Alloggio sgomberato in via Monte Bertona Chieste 400 ispezioni

11 Novembre 2016

Penne, aumentano le richieste di controllo nelle case lesionate dal sisma. A Civitella sfollati 33 residenti

PENNE. Aumentano di giorno in giorno, dopo il terremoto che ha colpito il Centro Italia, lo scorso 30 ottobre, le richieste di sopralluogo nelle abitazioni private di Penne. All'ufficio protocollo del Comune sono circa 400 le istanze pervenute fino a ieri pomeriggio. Un numero notevole di richieste e che fotografa, in un certo qual modo, la preoccupazione dei residenti. «Ho notato una piccola lesione su una parete interna», dice una donna appena uscita da palazzo di città, «per scrupolo, io e mio marito, abbiamo deciso di presentare la domanda per un sopralluogo».

Lo sciame sismico, ancora in atto, aggrava le situazioni di pericolo esistenti.
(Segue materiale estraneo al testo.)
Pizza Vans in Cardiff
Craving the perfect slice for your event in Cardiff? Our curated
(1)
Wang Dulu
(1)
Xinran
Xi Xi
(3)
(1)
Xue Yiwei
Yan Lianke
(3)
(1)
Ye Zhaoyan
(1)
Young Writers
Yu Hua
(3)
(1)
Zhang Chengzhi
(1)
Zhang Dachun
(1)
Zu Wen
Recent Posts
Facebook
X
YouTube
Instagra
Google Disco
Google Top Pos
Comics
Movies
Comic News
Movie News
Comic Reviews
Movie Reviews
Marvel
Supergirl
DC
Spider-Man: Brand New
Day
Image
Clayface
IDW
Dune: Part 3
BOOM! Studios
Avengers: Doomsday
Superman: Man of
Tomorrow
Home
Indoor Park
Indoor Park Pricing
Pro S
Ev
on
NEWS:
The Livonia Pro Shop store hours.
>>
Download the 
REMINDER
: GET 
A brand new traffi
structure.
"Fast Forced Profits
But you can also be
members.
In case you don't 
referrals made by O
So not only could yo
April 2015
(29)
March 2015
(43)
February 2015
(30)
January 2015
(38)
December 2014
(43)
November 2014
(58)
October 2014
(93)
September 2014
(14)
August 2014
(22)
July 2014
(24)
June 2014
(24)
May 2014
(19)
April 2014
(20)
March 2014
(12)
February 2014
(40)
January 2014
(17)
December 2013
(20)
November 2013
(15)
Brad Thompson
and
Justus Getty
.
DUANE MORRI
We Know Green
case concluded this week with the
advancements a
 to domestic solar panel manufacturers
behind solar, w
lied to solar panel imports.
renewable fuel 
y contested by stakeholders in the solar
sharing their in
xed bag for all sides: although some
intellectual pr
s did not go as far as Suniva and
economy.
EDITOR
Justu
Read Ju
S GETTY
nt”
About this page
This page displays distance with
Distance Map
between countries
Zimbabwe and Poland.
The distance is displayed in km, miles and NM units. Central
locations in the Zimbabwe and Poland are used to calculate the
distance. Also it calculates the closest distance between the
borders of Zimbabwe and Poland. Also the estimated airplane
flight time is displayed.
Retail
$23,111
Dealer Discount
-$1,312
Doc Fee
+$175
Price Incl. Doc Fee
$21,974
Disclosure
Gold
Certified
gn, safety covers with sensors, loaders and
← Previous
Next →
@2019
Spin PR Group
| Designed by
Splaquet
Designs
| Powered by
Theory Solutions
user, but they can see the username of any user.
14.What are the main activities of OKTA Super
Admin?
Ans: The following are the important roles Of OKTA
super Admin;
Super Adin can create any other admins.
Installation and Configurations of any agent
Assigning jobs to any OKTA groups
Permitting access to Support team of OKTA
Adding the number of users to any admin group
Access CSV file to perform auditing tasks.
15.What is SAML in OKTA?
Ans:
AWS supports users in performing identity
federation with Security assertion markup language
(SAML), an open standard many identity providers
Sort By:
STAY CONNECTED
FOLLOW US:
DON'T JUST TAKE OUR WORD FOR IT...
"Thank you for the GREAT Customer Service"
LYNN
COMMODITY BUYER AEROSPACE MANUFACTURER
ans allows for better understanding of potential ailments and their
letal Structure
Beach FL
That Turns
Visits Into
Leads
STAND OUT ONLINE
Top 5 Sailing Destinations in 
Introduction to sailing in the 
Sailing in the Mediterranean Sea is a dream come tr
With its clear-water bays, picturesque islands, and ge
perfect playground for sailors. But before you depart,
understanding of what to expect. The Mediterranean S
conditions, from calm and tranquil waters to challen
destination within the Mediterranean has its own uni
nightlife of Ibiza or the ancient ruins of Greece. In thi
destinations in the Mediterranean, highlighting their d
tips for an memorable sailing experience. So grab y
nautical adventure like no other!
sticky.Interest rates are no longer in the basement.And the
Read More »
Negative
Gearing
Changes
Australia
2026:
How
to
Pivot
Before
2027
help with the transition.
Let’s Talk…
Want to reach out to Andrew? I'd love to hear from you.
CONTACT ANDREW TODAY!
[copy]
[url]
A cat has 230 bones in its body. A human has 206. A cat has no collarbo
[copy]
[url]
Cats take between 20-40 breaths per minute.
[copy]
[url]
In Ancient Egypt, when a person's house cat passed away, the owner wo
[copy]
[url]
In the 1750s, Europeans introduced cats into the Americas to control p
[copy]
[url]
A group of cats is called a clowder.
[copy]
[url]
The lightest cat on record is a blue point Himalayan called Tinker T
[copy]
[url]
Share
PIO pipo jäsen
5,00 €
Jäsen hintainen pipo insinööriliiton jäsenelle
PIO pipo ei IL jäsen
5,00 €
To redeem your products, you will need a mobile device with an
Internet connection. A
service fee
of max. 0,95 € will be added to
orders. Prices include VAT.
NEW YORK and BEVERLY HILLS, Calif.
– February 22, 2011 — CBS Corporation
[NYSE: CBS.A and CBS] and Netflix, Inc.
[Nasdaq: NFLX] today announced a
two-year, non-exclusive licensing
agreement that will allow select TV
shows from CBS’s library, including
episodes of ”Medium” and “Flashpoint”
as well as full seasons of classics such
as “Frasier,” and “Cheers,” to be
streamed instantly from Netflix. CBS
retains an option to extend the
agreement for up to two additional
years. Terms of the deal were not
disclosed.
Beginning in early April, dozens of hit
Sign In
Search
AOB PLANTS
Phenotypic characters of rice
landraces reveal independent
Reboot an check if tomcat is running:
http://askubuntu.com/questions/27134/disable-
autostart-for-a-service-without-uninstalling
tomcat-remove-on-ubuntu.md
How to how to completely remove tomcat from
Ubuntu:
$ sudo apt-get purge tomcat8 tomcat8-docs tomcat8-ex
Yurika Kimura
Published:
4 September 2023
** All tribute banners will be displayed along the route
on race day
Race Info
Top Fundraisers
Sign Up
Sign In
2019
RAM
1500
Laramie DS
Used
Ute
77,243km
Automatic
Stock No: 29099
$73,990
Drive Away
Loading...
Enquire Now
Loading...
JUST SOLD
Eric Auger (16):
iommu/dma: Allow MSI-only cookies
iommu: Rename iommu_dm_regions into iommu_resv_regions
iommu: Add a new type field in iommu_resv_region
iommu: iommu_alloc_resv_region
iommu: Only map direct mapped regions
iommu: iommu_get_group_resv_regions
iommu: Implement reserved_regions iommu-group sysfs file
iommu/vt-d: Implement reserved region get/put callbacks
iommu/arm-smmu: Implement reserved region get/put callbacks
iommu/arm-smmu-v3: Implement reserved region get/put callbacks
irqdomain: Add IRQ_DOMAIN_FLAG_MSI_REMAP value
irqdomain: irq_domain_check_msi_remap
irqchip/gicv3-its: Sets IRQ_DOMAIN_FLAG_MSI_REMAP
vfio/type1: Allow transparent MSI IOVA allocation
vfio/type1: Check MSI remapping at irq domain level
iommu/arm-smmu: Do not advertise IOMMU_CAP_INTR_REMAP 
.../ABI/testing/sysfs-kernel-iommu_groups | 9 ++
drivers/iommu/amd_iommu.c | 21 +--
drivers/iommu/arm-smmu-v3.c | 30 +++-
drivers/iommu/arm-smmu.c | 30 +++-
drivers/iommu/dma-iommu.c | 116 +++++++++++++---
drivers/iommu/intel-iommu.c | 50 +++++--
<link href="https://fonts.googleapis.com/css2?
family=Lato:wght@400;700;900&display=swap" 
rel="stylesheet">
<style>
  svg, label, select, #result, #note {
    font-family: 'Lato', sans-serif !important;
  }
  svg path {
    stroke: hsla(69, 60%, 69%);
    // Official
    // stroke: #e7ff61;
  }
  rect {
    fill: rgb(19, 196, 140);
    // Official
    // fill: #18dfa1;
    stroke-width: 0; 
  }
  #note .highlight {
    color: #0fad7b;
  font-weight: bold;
Via Tre Re - Fontemanente è stata chiusa al transito delle auto proprio in seguito alle crepe e ai crolli interni evidenziati a palazzo Vignola, edificio già gravemente colpito dal sisma del 2009. Un appartamento al piano terra di un palazzo, in via Monte Bertona, è stato sgomberato a causa di evidenti lesioni.

In realtà sulla palazzina non pende ancora una vera e propria ordinanza di sgombero, ma dopo un sopralluogo dei vigili del fuoco i proprietari di una appartamento sono stati invitati a lasciare la casa. In base ai rilievi, tutto lo stabile avrebbe mostrato carenze. Numerose le situazioni congtrollate dal Comune di Penne. Le criticità maggiori sono per le abitazioni presenti nel centro storico, ma anche fuori dalle antiche mura alcune case hanno evidenziato lesioni più o meno gravi.

Altri centri urbani del comprensorio vestino hanno vissuto e continuano a vivere giorni difficili dopo il terremoto del 30 ottobre. A Civitella Casanova, sono tredici le abitazioni sgomberate per 33 persone complessive. L'amministrazione del sindaco Marco D'Andrea ha messo a disposizione due pulmini per i cittadini che hanno dovuto lasciare le proprie abitazioni.

«In seguito all'emergenza sisma, che ha determinato lo sgombero di 33 cittadini, tutti sistemati provvisoriamente in strutture ricettive della zona o ospitati da familiari, il servizio navetta consentirà alle persone sfollate di raggiungere il centro urbano, la scuola e altri servizi cittadini, in modo da permettere a tutte questi residenti una continuità nello svolgimento delle attività quotidiane», spiega l'assessore del Comune di Civitella, Augusto Recchia. Sempre nell’area vestina, continuano a essere costantemente controllate non solo le abitazioni private, ma anche uffici pubblici e luoghi di culto.

A Loreto Aprutino, è sempre monitorata la situazione della chiesa di Santa Maria in Piano che, a causa di crepe e lesioni, vede alcuni dei suoi affreschi messi gravemente in pericolo.